1. Encodes a URL to a shortened URL.
a. if encoded url already exists for a given longUrl (don't want duplicates for same url)
b. generate a random code from alphanumeric string
2. Decodes a shortened URL to its original URL.
⚠️ Common Mistakes
- Some people may try to approach this problem initially with some brute force O(N^2) strategy. However, this approach doesn’t work. Try to urge students to avoid usual brute force tactics. Instead, urge them to use known data structures to solve this problem.

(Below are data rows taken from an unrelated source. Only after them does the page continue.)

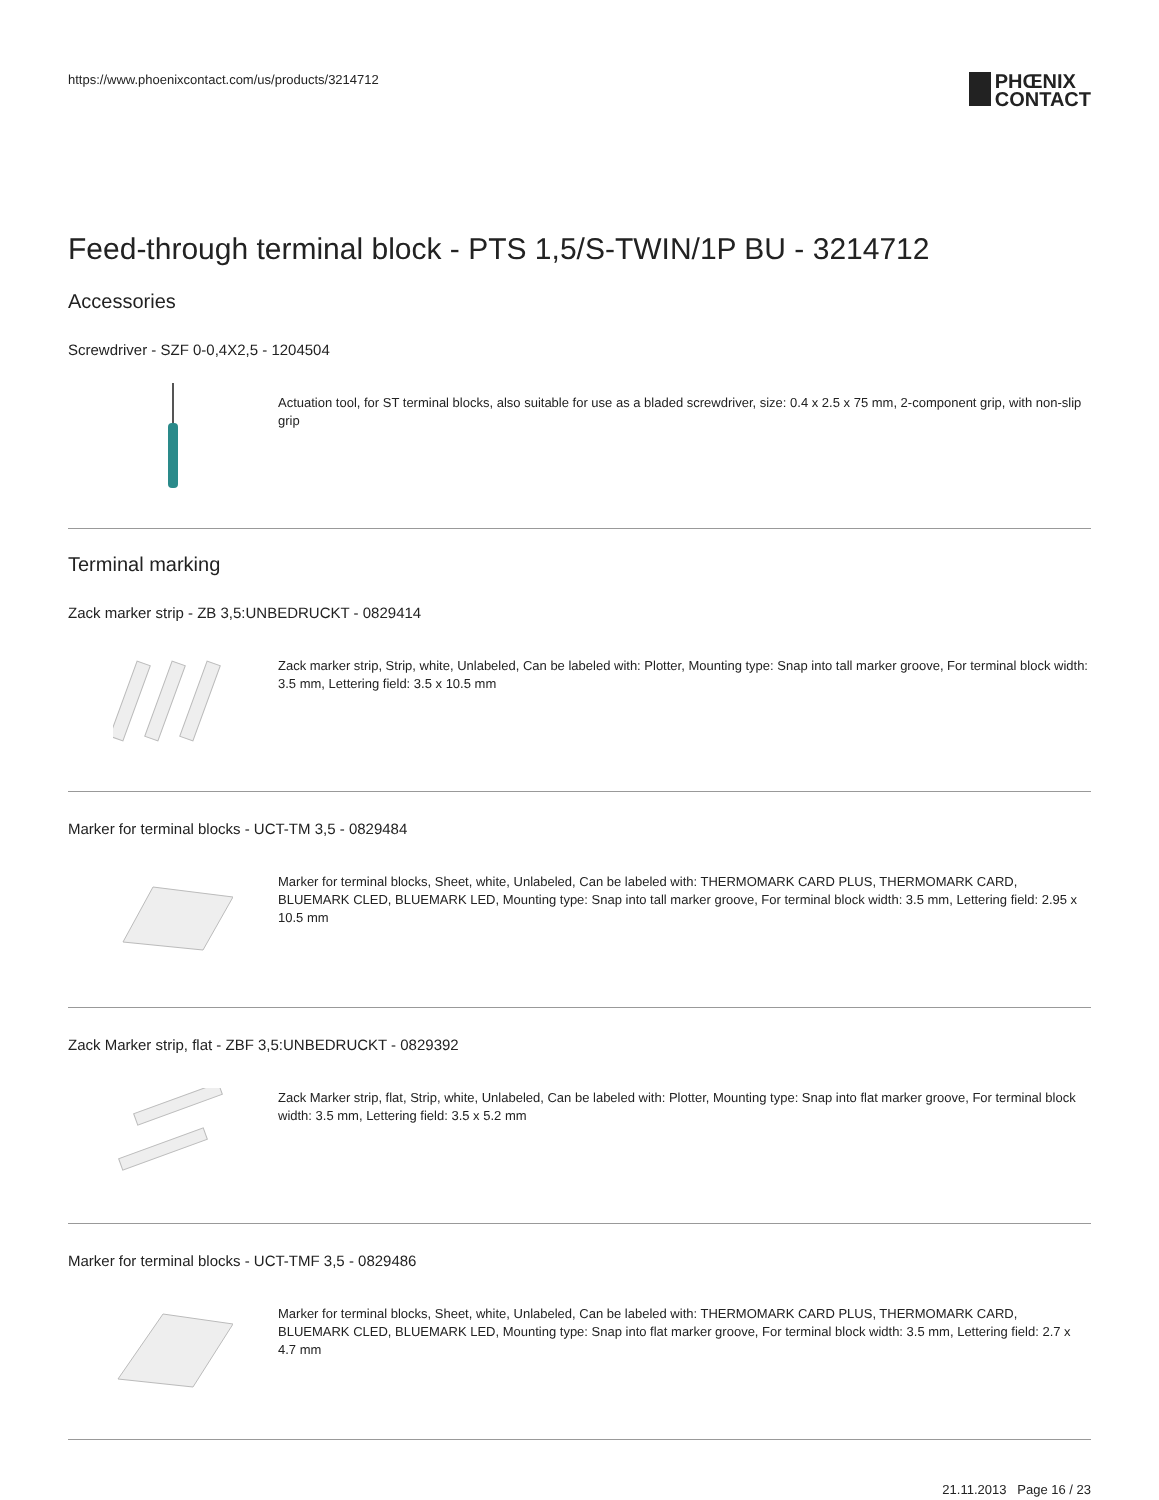https://www.phoenixcontact.com/us/products/3214712
PHŒNIX
CONTACT
Feed-through terminal block - PTS 1,5/S-TWIN/1P BU - 3214712
Accessories
Screwdriver - SZF 0-0,4X2,5 - 1204504
Actuation tool, for ST terminal blocks, also suitable for use as a bladed screwdriver, size: 0.4 x 2.5 x 75 mm, 2-component grip, with non-slip grip
Terminal marking
Zack marker strip - ZB 3,5:UNBEDRUCKT - 0829414
Zack marker strip, Strip, white, Unlabeled, Can be labeled with: Plotter, Mounting type: Snap into tall marker groove, For terminal block width: 3.5 mm, Lettering field: 3.5 x 10.5 mm
Marker for terminal blocks - UCT-TM 3,5 - 0829484
Marker for terminal blocks, Sheet, white, Unlabeled, Can be labeled with: THERMOMARK CARD PLUS, THERMOMARK CARD, BLUEMARK CLED, BLUEMARK LED, Mounting type: Snap into tall marker groove, For terminal block width: 3.5 mm, Lettering field: 2.95 x 10.5 mm
Zack Marker strip, flat - ZBF 3,5:UNBEDRUCKT - 0829392
Zack Marker strip, flat, Strip, white, Unlabeled, Can be labeled with: Plotter, Mounting type: Snap into flat marker groove, For terminal block width: 3.5 mm, Lettering field: 3.5 x 5.2 mm
Marker for terminal blocks - UCT-TMF 3,5 - 0829486
Marker for terminal blocks, Sheet, white, Unlabeled, Can be labeled with: THERMOMARK CARD PLUS, THERMOMARK CARD, BLUEMARK CLED, BLUEMARK LED, Mounting type: Snap into flat marker groove, For terminal block width: 3.5 mm, Lettering field: 2.7 x 4.7 mm
21.11.2013 Page 16 / 23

- If excessively large number of URLs have to be encoded, after the range of int is exceeded, integer overflow could lead to overwriting the previous URLs' encodings, leading to the performance degradation.

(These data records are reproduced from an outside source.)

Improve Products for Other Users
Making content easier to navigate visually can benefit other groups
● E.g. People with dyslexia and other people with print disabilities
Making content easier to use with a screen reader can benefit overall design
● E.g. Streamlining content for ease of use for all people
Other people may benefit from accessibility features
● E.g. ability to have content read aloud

- If a hashmap is not used, one problem with using a simple counter is that it is very easy to predict the next code generated, since the pattern can be detected by generating a few encoded URLs.
4: I-mplement
Implement the code to solve the algorithm.
class Codec:
def __init__(self):
self.url_table = dict()
def encode(self, longUrl: str) -> str:
"Encodes a URL to a shortened URL.
"
# generate url id by native hash() function
url_id = hash(longUrl)
header = 'http://tinyurl.com/'
# generate shour url
short_url = header + str(url_id)
# update key-value pair in dictionary, url_table
self.url_table[url_id] = longUrl
return short_url
def decode(self, shortUrl: str) -> str:
"Decodes a shortened URL to its original URL.
"
# paring the url id after 'http://tinyurl.com/'
url_id = int(shortUrl[19:])
# lookup original url by url_id in dictionary
return self.url_table[url_id]
public class Codec {
private HashMap<Long, String> db = null;
private long id = 0;
private char[] dict = null;
private int BASE = 0;
public Codec() {
db = new HashMap<>();
dict = new char[]{'a', 'b', 'c', 'd', 'e', 'f', 'g', 'h', 'i', 'j', 'k', 'l', 'm', 'n',
'o', 'p', 'q', 'r', 's', 't', 'u', 'v', 'w', 'x', 'y', 'z', 'A', 'B', 'C', 'D', 'E', 'F', 'G',
'H', 'I', 'J', 'K', 'L', 'M', 'N', 'O', 'P', 'Q', 'R', 'S', 'T', 'U', 'V', 'W', 'X', 'Y', 'Z',
'0', '1', '2', '3', '4', '5', '6', '7', '8', '9'};
BASE = dict.length;
}
// Encodes a URL to a shortened URL.
public String encode(String longUrl) {
long index = insertUrl(longUrl);
StringBuilder sb = new StringBuilder();
while (index > 0) {
sb.insert(0, dict[(int) (index % BASE)]);
index /= BASE;
}
return sb.toString();
}
// Decodes a shortened URL to its original URL.
public String decode(String shortUrl) {
long index = 0;
for (char c : shortUrl.toCharArray()) {
if ('a' <= c && c <= 'z')
index = index * 62 + c - 'a';
if ('A' <= c && c <= 'Z')
index = index * 62 + c - 'A' + 26;
if ('0' <= c && c <= '9')
index = index * 62 + c - '0' + 52;
}
return readUrl(index);
}
private String readUrl(long index) {
if (db.containsKey(index))
return db.get(index);
return ";
}
private long insertUrl(String longUrl) {
id++;
db.put(id, longUrl);
return id;
}
}
5: R-eview
Review the code by running specific example(s) and recording values (watchlist) of your code's variables along the way.
- Trace through your code with an input to check for the expected output
- Catch possible edge cases and off-by-one errors
6: E-valuate
Evaluate the performance of your algorithm and state any strong/weak or future potential work.
- Time Complexity: In encode, find complexity is O(1). The possibility of it hitting a code which is already existing is really less, so you can take the time complexity to map shortUrl and longUrl as O(1).
- Space Complexity: O(n), directly proportional to the amount of URLs you input.